The moral and religious question which faces the personal conscience can be put in a very simple and elementary way: is it permissible to execute a single innocent person for the sake of the safety and wellbeing of the State? In the Gospel this question was put in the words of Caiaphas. ‘It is better for us that one man should die for the people than that the whole nation should perish.’ It is well known what sentence was decided by these words. The State always repeats the words of Caiaphas; it is the State’s confession of faith. Statesmen have always given the answer that in the interests of the safety of the State and the increase of its strength, an innocent man may and should be put to death.

It shouldn’t be too difficult to come to this conclusion. Where there is enmity in abundance, there are competing ideologies; and where there are ideologies, there is religion; and where there is religion, there are human sacrifices. It is well known that Donald Trump is not particularly concerned with paradigm-level thinking. Indeed, the man boasted that he is a better negotiator than his predecessors when discussions on foreign policy arose.

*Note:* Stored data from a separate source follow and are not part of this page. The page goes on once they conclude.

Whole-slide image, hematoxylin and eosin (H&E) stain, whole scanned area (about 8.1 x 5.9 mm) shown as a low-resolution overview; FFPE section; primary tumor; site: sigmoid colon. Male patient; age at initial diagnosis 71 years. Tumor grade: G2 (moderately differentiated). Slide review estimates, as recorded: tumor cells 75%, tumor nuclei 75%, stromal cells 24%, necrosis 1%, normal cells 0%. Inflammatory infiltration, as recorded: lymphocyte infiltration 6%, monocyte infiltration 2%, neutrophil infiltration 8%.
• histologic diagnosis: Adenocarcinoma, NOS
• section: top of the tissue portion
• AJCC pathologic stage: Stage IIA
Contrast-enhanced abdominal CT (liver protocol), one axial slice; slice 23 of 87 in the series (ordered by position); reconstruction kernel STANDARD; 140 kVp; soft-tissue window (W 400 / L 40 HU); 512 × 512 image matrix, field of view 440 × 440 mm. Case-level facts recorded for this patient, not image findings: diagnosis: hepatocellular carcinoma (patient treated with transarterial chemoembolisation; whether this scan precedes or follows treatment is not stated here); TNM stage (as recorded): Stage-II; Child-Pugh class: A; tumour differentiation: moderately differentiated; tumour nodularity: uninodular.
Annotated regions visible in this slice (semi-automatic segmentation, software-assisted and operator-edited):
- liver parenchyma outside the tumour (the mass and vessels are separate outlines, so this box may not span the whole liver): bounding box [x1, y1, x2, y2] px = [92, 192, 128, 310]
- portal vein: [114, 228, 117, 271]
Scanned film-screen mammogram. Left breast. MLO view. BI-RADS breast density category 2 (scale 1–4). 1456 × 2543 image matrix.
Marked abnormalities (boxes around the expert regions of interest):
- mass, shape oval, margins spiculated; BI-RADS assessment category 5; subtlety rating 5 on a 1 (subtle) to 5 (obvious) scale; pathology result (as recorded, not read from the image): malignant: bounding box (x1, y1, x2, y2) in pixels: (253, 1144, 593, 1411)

In appointing members of his administration, Trump took the corporatist approach of picking his rivals on the basis of competence. He appointed or nominated people like Mike Pompeo, Jim Mattis, Jeff Sessions, and Nikki Halley, all of whom were allied in one way or another with the military-industrial complex. Trump buckled from his promise to “drain the swamp” and instead chose experienced priests from the D.C. state religion to run his government. As a result, he was undermined at every turn. To give just one example: Former Syria envoy Jim Jeffrey admitted last year to hiding the number of U.S. forces in Syria from the president, who was keen to withdraw them all.

What Trump didn’t understand was that he was not dealing with mere corrupt politicians but rather he was dealing with a priesthood dedicated to keeping the sacrificial mechanism running at all costs. His rivals weren’t bribery-accepting officials but were people like House Speaker Nancy Pelosi (D-Calif.) who said it was her honor to preside over a “sacred ritual of renewal” and called the Capitol a “temple of democracy.” To people like Pelosi, Joe Biden, George W. Bush, and Hillary Clinton, Trump was a desecrator of their sacred temple. To the sacred priesthood, Trump was the perfect candidate for a scapegoat ritual.

In true mafioso fashion, Donald Trump became the “button” for the state—the one designed to take the “hit” for the mob bosses. But unlike the ancient Sicilian mafia, which operated under the code of silence, the scapegoating rituals of the state are no longer able to remain hidden from public conscience. This is all the more evident with the state’s increasing desperation to scapegoat a significant number of dissident voices in a chaos of undifferentiation. The question now remains: where will this ever-increasing desperation and chaos lead us?